[[ Supplied material open ]]
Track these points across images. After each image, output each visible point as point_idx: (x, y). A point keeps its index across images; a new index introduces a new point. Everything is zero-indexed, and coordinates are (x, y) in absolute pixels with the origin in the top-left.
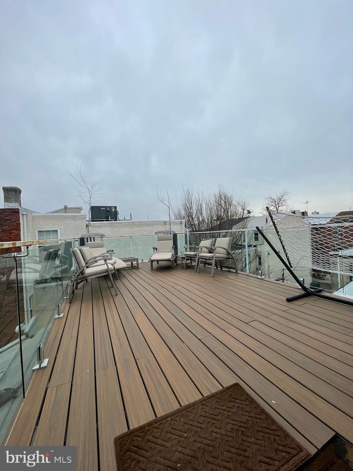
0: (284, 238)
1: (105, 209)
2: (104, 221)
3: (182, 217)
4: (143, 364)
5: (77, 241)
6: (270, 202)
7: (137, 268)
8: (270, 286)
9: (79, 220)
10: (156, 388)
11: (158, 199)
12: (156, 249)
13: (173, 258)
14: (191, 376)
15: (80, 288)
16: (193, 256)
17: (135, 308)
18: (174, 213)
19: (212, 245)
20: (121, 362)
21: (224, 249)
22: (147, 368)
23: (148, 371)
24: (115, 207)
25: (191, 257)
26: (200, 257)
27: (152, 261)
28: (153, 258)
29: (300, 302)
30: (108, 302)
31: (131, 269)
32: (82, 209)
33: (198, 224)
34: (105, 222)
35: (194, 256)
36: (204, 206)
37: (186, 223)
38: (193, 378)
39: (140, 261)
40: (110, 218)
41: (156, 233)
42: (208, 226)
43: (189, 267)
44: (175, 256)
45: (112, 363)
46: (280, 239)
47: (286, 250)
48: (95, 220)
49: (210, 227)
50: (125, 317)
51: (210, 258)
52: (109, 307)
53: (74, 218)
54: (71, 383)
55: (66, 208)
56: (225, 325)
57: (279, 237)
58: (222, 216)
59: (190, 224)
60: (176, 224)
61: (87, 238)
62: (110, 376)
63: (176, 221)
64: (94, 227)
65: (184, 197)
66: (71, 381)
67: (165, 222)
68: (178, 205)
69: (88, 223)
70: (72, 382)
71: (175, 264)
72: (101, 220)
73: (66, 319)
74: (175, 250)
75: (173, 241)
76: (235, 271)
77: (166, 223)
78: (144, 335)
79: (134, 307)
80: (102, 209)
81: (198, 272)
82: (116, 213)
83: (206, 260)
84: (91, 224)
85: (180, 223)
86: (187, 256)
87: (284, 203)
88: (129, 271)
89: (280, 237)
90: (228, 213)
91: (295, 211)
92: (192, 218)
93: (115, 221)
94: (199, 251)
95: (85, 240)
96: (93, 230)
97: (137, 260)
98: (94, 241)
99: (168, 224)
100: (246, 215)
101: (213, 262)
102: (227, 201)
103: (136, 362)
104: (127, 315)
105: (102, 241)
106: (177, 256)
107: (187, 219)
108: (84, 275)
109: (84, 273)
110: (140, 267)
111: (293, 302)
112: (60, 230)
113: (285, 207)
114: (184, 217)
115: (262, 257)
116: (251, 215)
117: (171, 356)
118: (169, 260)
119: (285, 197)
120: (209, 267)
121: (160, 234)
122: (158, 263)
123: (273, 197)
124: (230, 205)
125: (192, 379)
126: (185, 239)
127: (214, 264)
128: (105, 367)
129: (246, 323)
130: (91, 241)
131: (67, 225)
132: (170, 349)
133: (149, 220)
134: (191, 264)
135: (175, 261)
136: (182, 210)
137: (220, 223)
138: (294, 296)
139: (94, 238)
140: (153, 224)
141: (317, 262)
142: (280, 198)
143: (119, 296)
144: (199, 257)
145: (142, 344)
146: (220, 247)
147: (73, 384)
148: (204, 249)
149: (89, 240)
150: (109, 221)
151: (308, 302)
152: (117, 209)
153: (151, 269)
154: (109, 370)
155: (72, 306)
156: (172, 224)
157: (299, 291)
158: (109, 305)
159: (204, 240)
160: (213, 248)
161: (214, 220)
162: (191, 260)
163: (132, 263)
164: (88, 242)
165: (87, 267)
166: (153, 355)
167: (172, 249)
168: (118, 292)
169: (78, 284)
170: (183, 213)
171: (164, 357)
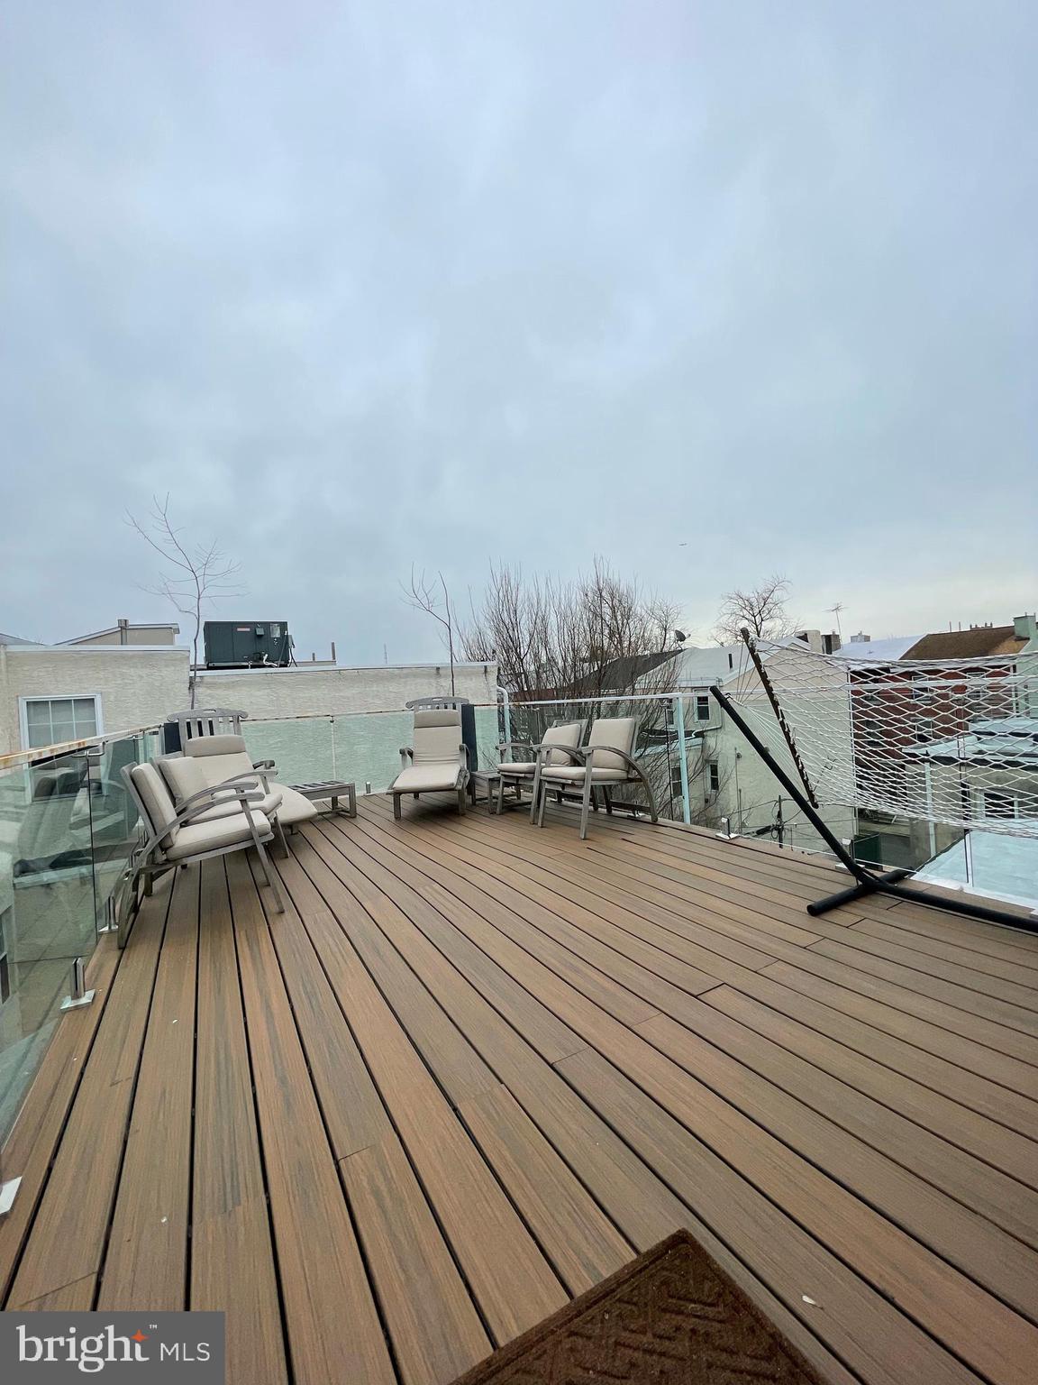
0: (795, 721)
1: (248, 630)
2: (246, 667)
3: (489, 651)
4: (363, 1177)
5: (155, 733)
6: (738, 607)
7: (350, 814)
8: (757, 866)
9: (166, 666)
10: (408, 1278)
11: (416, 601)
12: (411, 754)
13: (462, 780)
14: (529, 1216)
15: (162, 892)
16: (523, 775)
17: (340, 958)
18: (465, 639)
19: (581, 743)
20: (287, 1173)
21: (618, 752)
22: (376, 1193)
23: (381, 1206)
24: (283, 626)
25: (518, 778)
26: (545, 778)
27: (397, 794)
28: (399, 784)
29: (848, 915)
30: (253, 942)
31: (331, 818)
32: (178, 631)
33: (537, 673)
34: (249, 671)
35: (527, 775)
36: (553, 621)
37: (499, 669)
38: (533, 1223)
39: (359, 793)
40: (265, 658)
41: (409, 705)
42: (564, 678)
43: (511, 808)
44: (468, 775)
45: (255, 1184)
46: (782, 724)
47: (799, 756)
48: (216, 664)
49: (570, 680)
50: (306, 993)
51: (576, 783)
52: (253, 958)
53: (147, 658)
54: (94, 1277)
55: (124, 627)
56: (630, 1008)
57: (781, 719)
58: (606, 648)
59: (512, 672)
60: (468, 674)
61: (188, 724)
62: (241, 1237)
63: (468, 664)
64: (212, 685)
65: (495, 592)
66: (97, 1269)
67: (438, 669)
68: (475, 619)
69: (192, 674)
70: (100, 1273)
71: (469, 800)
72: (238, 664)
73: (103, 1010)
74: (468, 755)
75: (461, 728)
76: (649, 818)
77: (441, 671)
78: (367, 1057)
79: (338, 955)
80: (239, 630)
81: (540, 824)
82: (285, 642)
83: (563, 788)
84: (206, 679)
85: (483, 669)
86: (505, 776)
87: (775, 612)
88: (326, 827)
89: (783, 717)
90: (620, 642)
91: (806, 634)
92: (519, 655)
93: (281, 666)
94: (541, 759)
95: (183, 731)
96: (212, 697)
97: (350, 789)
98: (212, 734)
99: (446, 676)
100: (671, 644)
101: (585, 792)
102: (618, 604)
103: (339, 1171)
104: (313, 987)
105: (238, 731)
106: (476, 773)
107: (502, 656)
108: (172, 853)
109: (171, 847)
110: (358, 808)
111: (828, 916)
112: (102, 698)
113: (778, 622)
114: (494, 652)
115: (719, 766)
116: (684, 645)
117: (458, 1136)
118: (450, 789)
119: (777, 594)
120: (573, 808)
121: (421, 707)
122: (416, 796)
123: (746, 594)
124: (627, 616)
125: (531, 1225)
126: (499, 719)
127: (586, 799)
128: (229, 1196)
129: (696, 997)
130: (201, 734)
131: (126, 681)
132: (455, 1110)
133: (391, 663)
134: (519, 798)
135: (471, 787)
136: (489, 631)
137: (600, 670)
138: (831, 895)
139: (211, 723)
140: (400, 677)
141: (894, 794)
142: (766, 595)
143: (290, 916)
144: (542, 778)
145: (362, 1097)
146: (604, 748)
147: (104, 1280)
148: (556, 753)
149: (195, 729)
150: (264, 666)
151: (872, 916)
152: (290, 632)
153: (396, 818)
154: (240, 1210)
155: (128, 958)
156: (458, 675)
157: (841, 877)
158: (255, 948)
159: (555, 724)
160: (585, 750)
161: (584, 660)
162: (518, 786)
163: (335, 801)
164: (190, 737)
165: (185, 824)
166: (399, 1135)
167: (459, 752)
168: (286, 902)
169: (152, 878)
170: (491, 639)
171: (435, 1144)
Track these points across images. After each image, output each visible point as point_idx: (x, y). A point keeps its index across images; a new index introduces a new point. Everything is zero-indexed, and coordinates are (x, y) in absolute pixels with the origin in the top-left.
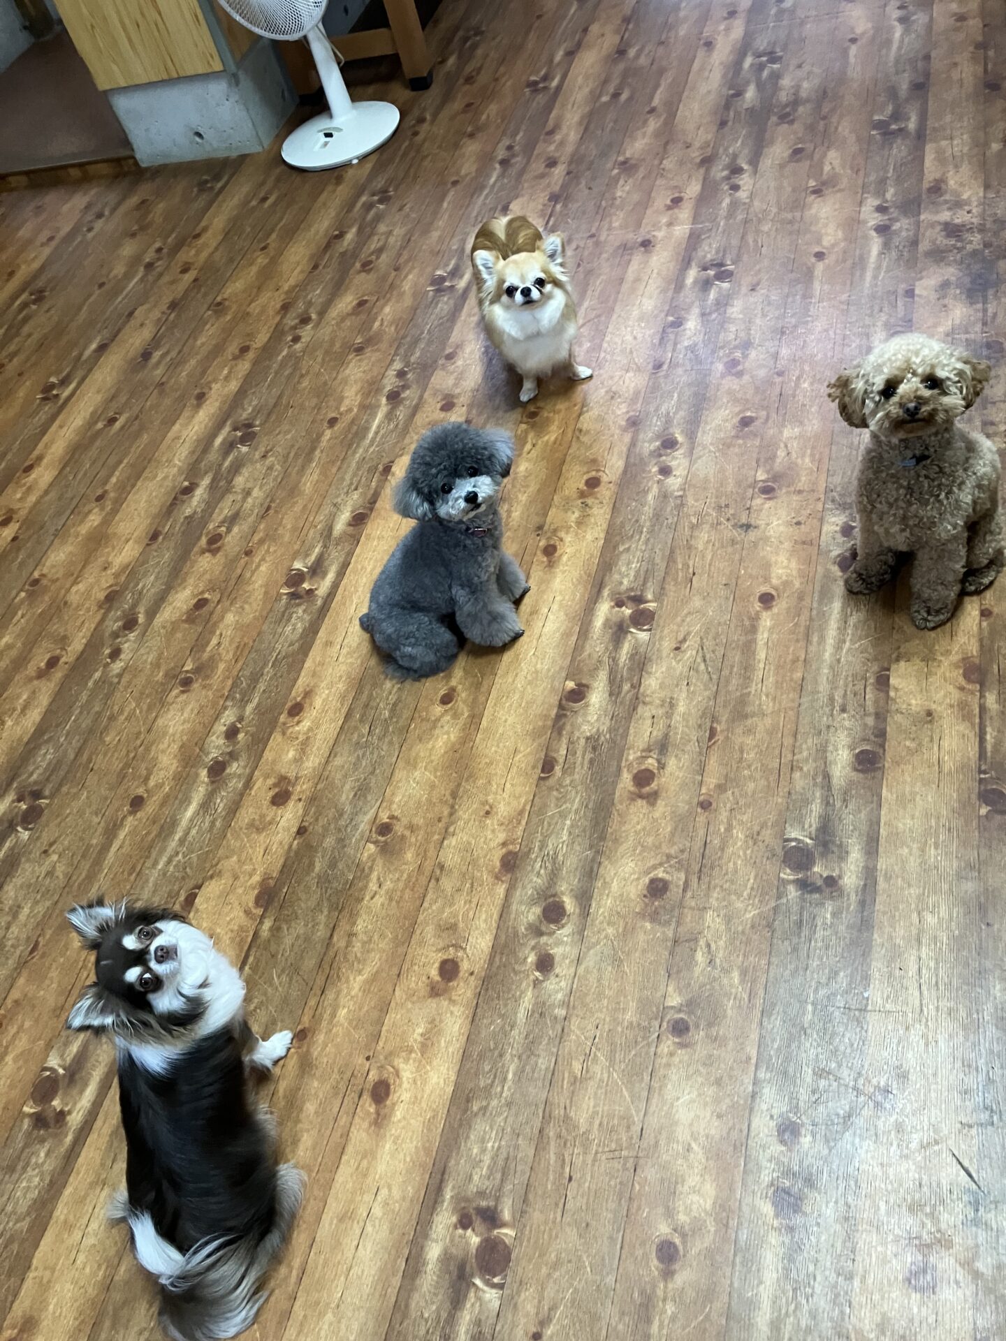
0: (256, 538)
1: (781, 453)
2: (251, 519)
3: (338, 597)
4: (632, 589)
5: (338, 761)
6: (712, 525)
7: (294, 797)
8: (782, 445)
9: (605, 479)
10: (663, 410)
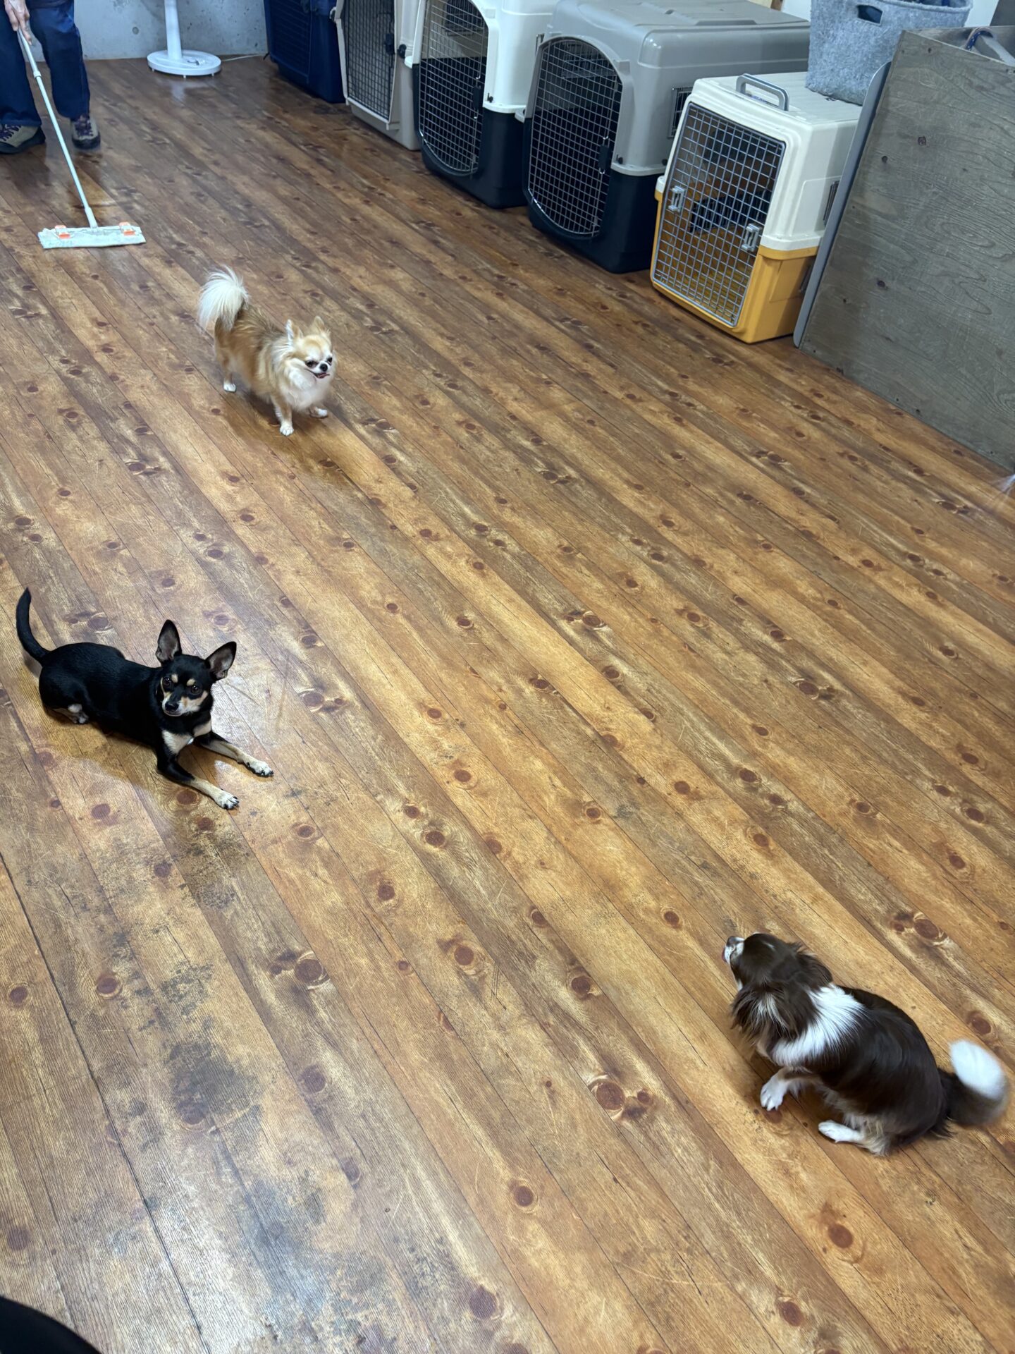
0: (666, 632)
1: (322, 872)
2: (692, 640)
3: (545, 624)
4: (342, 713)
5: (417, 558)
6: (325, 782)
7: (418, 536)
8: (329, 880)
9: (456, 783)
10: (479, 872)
[[ Supplied material closed ]]
(Problem statement):
Repeat every line of the records above word for word, but leave out the picture lines.

(Your solution):
Track these points across images. After each image, output each visible point as point_idx: (x, y). A point keeps its index across images; a new index introduces a new point. Everything is zero-indexed, and coordinates are (x, y) in absolute pixels with the origin in the top-left.
0: (284, 238)
1: (105, 209)
2: (104, 221)
3: (182, 217)
4: (143, 364)
5: (77, 241)
6: (270, 202)
7: (137, 268)
8: (270, 286)
9: (79, 220)
10: (156, 388)
11: (158, 199)
12: (156, 249)
13: (173, 258)
14: (191, 376)
15: (80, 288)
16: (193, 256)
17: (135, 308)
18: (174, 213)
19: (212, 245)
20: (121, 362)
21: (224, 249)
22: (147, 368)
23: (148, 371)
24: (115, 207)
25: (191, 257)
26: (200, 257)
27: (152, 261)
28: (153, 258)
29: (300, 302)
30: (108, 302)
31: (131, 269)
32: (82, 209)
33: (198, 224)
34: (105, 222)
35: (194, 256)
36: (204, 206)
37: (186, 223)
38: (193, 378)
39: (140, 261)
40: (110, 218)
41: (156, 233)
42: (208, 226)
43: (189, 267)
44: (175, 256)
45: (112, 363)
46: (280, 239)
47: (286, 250)
48: (95, 220)
49: (210, 227)
50: (125, 317)
51: (210, 258)
52: (109, 307)
53: (74, 218)
54: (71, 383)
55: (66, 208)
56: (225, 325)
57: (279, 237)
58: (222, 216)
59: (190, 224)
60: (176, 224)
61: (87, 238)
62: (110, 376)
63: (176, 221)
64: (94, 227)
65: (184, 197)
66: (71, 381)
67: (165, 222)
68: (178, 205)
69: (88, 223)
70: (72, 382)
71: (175, 264)
72: (101, 220)
73: (66, 319)
74: (175, 250)
75: (173, 241)
76: (235, 271)
77: (166, 223)
78: (144, 335)
79: (134, 307)
80: (102, 209)
81: (198, 272)
82: (116, 213)
83: (206, 260)
84: (91, 224)
85: (180, 223)
86: (187, 256)
87: (284, 203)
88: (129, 271)
89: (280, 237)
90: (228, 213)
91: (295, 211)
92: (192, 218)
93: (115, 221)
94: (199, 251)
95: (85, 240)
96: (93, 230)
97: (137, 260)
98: (94, 241)
99: (168, 224)
100: (246, 215)
101: (213, 262)
102: (227, 201)
103: (136, 362)
104: (127, 315)
105: (102, 241)
106: (177, 256)
107: (187, 219)
108: (84, 275)
109: (84, 273)
110: (140, 267)
111: (293, 302)
112: (60, 230)
113: (285, 207)
114: (184, 217)
115: (262, 257)
116: (251, 215)
117: (171, 356)
118: (169, 260)
119: (285, 197)
120: (209, 267)
121: (160, 234)
122: (158, 263)
123: (273, 197)
124: (230, 205)
125: (192, 379)
126: (185, 239)
127: (214, 264)
128: (105, 367)
129: (246, 323)
130: (91, 241)
131: (67, 225)
132: (170, 349)
133: (149, 220)
134: (191, 264)
135: (175, 261)
136: (182, 210)
137: (220, 223)
138: (294, 296)
139: (94, 238)
140: (153, 224)
141: (317, 262)
142: (280, 198)
143: (119, 296)
144: (199, 257)
145: (142, 344)
146: (220, 247)
147: (73, 384)
148: (204, 249)
149: (89, 240)
150: (109, 221)
151: (308, 302)
152: (117, 209)
153: (151, 269)
154: (109, 370)
155: (72, 306)
156: (172, 224)
157: (299, 291)
158: (109, 305)
159: (204, 240)
160: (213, 248)
161: (214, 220)
162: (191, 260)
163: (132, 263)
164: (88, 242)
165: (87, 267)
166: (153, 355)
167: (172, 249)
168: (118, 292)
169: (78, 284)
170: (183, 213)
171: (164, 357)
0: (795, 721)
1: (248, 630)
2: (246, 667)
3: (489, 651)
4: (363, 1177)
5: (155, 733)
6: (738, 607)
7: (350, 814)
8: (757, 866)
9: (166, 666)
10: (408, 1278)
11: (416, 601)
12: (411, 754)
13: (462, 780)
14: (529, 1216)
15: (162, 892)
16: (523, 775)
17: (340, 958)
18: (465, 639)
19: (581, 743)
20: (287, 1173)
21: (618, 752)
22: (376, 1193)
23: (381, 1206)
24: (283, 626)
25: (518, 778)
26: (545, 778)
27: (397, 794)
28: (399, 784)
29: (848, 915)
30: (253, 942)
31: (331, 818)
32: (178, 631)
33: (537, 673)
34: (249, 671)
35: (527, 775)
36: (553, 621)
37: (499, 669)
38: (533, 1223)
39: (359, 793)
40: (265, 658)
41: (409, 705)
42: (564, 678)
43: (511, 808)
44: (468, 775)
45: (255, 1184)
46: (782, 724)
47: (799, 756)
48: (216, 664)
49: (570, 680)
50: (306, 993)
51: (576, 783)
52: (253, 958)
53: (147, 658)
54: (94, 1277)
55: (124, 627)
56: (630, 1008)
57: (781, 719)
58: (606, 648)
59: (512, 672)
60: (468, 674)
61: (188, 724)
62: (241, 1237)
63: (468, 664)
64: (212, 685)
65: (495, 592)
66: (97, 1269)
67: (438, 669)
68: (475, 619)
69: (192, 674)
70: (100, 1273)
71: (469, 800)
72: (238, 664)
73: (103, 1010)
74: (468, 755)
75: (461, 728)
76: (649, 818)
77: (441, 671)
78: (367, 1057)
79: (338, 955)
80: (239, 630)
81: (540, 824)
82: (285, 642)
83: (563, 788)
84: (206, 679)
85: (483, 669)
86: (505, 776)
87: (775, 612)
88: (326, 827)
89: (783, 717)
90: (620, 642)
91: (806, 634)
92: (519, 655)
93: (281, 666)
94: (541, 759)
95: (183, 731)
96: (212, 697)
97: (350, 789)
98: (212, 734)
99: (446, 676)
100: (671, 644)
101: (585, 792)
102: (618, 604)
103: (339, 1171)
104: (313, 987)
105: (238, 731)
106: (476, 773)
107: (502, 656)
108: (172, 853)
109: (171, 847)
110: (358, 808)
111: (828, 916)
112: (102, 698)
113: (778, 622)
114: (494, 652)
115: (719, 766)
116: (684, 645)
117: (458, 1136)
118: (450, 789)
119: (777, 594)
120: (573, 808)
121: (421, 707)
122: (416, 796)
123: (746, 594)
124: (627, 616)
125: (531, 1225)
126: (499, 719)
127: (586, 799)
128: (229, 1196)
129: (696, 997)
130: (201, 734)
131: (126, 681)
132: (455, 1110)
133: (391, 663)
134: (519, 798)
135: (471, 787)
136: (489, 631)
137: (600, 670)
138: (831, 895)
139: (211, 723)
140: (400, 677)
141: (894, 794)
142: (766, 595)
143: (290, 916)
144: (542, 778)
145: (362, 1097)
146: (604, 748)
147: (104, 1280)
148: (556, 753)
149: (195, 729)
150: (264, 666)
151: (872, 916)
152: (290, 632)
153: (396, 818)
154: (240, 1210)
155: (128, 958)
156: (458, 675)
157: (841, 877)
158: (255, 948)
159: (555, 724)
160: (585, 750)
161: (584, 660)
162: (518, 786)
163: (335, 801)
164: (190, 737)
165: (185, 824)
166: (399, 1135)
167: (459, 752)
168: (286, 902)
169: (152, 878)
170: (491, 639)
171: (435, 1144)
Track these points across images. After each image, output each visible point as point_idx: (x, y). A point keeps its index across images; a new index introduces a new point. Everything is zero-indexed, and coordinates are (x, y) in absolute pixels with the origin in the top-left.
0: (256, 538)
1: (781, 453)
2: (251, 519)
3: (338, 597)
4: (632, 589)
5: (338, 761)
6: (712, 525)
7: (294, 797)
8: (782, 445)
9: (605, 479)
10: (663, 410)
0: (666, 632)
1: (322, 872)
2: (692, 640)
3: (545, 624)
4: (342, 713)
5: (417, 558)
6: (325, 782)
7: (418, 536)
8: (329, 880)
9: (456, 783)
10: (479, 872)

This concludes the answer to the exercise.